I’m done being The Chill Girl.

Sometimes I think back on all of the time and energy I spent trying to be something I was never meant to be, and it breaks my heart. I was never going to be the fearless adventurer or the cultured sophisticate. I was never going bop around South American countries or even play high school sports. 

Like most of us, it took me time to develop an identity that felt like my own. 

But what breaks my heart so much harder is the time I spent trying to be something that doesn’t even exist. 

The Chill Girl. 

You know her. You probably admire her. Maybe you are her. At least sometimes. 

She’s ephemeral. She’s totally unbothered. She’s flexible with plans and isn’t going to get worked up if you have to cancel on her. She loves that you have nights out with your friends and isn’t interested in you checking in. She doesn’t get jealous, except in that sexy, pouty way that turns you on. She just didn’t have big emotions like other girls. She’s low maintenance. It doesn’t take a lot to make her happy and you don’t have to work for it. She’s satisfied with the minimum you can give her and never tells you that you let her know. She’s just happy to be in your presence. She’ll take whatever you order and doesn’t stress when you forget that important day for her. Nothing’s really that big of a deal in her world. She’s just so… easy. It’s nice. 

Until it’s not. 

Because she’s implodes in the secret resentment she’s been carrying and you’re blown back by this sudden “change.” You ask her if she’s PMSing. She wants to hurt you. 

Because, of course, The Chill Girl is a fantasy. She’s a construct of the patriarchy – an imaginary figure born out of a desire to avoid effort, energy, and emotions. 

She’s gone by lots of different names and tropes over the years. She’s been alternatingly called The Girl Next Door, “one of the boys,” described as “easygoing” or “low-maintenance.” By any name, she’s become the idealized version of womanhood in the eyes of low-effort men. 

The biggest allure of The Chill Girl is that her expectations are virtually non-existent. What parades as flexibility and openness actually requires a complete suppression of all identity, desire, or need. She’s game for whatever because she’s never asked herself what the hell she wants to do anyway. 

One of the most satisfying parts of the destigmatization of mental health issues on social media, for me, has been the women there doing the work to kill The Chill Girl fantasy. It’s certainly not yet in full force, but there is a groundswell of women who are rejecting the notion that women should compartmentalize their feelings and needs in service of chill. 

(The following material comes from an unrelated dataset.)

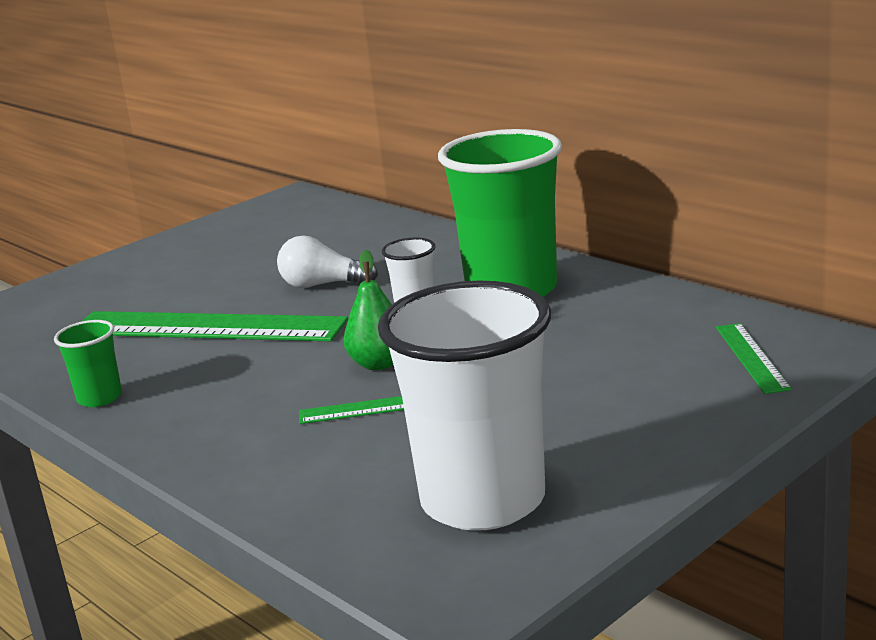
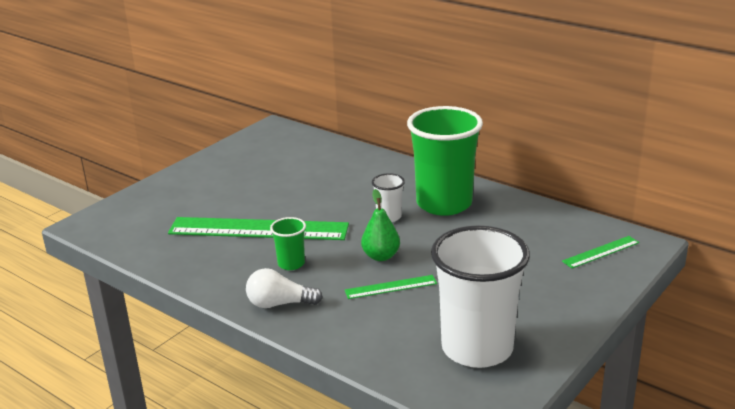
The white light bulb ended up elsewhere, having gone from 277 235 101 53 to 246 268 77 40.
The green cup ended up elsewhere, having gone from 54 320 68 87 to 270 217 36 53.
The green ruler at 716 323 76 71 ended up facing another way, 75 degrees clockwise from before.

I want to be one of these women. The UnChill Women, if you will. The ones who show up with all of their messy baggage. The ones with anxiety about whether the reservation was confirmed. The ones who want to stay up until 2am dissecting the conversation we had last night. The ones who obsessively, but joyfully, read Self-Help. The ones that cry when they should be happy because it’s just all so beautiful and impermanent. The ones who articulate their complicated needs and know that sometimes those needs don’t make any sense but they still exist. The ones who expect you to be consistent and expect an apology when you’re not. The ones who love your independence because they love their own, but know independence doesn’t mean disconnection. The ones who will probably always go to therapy because it helps them stay solid. The ones who have no shame about taking medication and get cranky when they get off the routine they’ve cultivated. 

I’ve decided that tears don’t belong in bathrooms, hidden away from the eyes of those who hold on to a fantasized version of repressed womanhood. 

When women stop stamping out our emotional selves, our needs, and our deepest desires, we free each other up to do the same. We chip away at the harmful narrative of what it means to be “pleasing” and “acceptable.” 

I want to be an UnChill Woman because we are the ones who feel deeply and love deeply. And real life requires depth.